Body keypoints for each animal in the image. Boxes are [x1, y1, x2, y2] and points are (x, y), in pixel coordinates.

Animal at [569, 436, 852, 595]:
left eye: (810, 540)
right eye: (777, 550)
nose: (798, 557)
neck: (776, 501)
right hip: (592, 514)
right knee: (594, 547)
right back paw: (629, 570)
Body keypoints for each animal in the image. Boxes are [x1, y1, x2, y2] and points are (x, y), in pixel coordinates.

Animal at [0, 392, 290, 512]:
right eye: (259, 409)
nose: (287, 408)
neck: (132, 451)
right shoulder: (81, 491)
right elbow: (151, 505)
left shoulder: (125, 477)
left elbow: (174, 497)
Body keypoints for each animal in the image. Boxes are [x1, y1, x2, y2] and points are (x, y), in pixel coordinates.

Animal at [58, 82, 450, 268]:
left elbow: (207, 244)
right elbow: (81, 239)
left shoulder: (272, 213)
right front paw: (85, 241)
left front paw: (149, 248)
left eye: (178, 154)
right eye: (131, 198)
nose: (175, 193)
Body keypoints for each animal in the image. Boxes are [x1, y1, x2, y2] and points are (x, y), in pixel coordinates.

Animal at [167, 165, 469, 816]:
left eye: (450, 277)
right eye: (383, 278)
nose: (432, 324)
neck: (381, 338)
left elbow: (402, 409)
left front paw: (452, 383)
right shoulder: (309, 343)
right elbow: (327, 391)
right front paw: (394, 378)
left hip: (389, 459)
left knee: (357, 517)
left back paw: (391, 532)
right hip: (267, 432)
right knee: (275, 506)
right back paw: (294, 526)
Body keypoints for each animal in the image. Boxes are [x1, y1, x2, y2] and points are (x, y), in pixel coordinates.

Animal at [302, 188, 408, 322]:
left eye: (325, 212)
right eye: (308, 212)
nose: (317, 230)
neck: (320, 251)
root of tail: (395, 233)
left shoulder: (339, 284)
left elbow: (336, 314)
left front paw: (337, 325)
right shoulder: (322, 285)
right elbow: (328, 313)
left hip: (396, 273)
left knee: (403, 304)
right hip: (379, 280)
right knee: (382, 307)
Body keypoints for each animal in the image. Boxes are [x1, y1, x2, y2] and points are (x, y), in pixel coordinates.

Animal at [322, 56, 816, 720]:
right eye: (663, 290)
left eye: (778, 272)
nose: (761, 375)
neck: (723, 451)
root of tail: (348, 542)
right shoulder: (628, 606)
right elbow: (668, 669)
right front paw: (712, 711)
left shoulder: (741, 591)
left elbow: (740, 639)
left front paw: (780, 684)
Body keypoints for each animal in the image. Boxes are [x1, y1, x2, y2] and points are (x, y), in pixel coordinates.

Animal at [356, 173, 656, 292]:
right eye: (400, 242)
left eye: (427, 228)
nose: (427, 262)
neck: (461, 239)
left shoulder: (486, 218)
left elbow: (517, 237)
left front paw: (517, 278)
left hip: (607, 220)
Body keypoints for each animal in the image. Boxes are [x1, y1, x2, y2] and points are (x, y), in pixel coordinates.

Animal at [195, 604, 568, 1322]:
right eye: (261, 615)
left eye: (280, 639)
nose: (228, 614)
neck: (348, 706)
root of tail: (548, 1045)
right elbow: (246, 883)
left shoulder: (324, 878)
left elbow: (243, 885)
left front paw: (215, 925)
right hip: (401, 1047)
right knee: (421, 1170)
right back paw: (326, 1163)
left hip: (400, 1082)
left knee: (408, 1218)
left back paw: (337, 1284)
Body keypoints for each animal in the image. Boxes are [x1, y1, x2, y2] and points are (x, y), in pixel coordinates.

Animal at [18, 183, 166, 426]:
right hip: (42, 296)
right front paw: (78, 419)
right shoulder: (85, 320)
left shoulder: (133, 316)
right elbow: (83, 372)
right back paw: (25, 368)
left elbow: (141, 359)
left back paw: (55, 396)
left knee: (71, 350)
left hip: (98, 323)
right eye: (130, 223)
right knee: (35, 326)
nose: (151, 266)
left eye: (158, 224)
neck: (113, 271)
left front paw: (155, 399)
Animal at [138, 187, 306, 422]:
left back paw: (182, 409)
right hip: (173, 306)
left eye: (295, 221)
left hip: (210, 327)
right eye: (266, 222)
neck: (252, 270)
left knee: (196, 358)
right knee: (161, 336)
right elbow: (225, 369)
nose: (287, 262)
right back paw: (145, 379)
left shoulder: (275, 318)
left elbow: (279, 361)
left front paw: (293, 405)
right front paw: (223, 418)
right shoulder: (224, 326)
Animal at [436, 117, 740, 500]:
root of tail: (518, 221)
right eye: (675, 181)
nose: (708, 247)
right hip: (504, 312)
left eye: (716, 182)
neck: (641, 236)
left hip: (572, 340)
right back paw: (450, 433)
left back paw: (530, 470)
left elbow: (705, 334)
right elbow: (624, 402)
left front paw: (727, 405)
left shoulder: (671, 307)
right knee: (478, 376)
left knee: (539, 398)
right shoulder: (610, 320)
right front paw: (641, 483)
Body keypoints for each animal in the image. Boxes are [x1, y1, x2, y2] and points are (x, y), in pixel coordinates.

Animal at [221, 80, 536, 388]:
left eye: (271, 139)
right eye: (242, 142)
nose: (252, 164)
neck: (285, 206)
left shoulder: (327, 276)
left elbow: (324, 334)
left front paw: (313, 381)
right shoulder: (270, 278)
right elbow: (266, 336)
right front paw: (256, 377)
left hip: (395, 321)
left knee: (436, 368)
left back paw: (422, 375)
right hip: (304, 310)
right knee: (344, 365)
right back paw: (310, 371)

- **Problem description**
Going back over the entries above, copy word for word every line from the one that has "left eye: (427, 228)" on through the one that has "neck: (348, 706)".

- **Task response**
left eye: (427, 228)
nose: (427, 262)
neck: (461, 239)
left shoulder: (486, 218)
left elbow: (517, 237)
left front paw: (517, 278)
left hip: (607, 220)
Body keypoints for each animal in the image. Boxes are [x1, y1, x2, y2] and points are (x, y), in pixel coordinates.

Animal at [195, 604, 568, 1322]:
right eye: (261, 615)
left eye: (280, 639)
nose: (228, 614)
neck: (348, 706)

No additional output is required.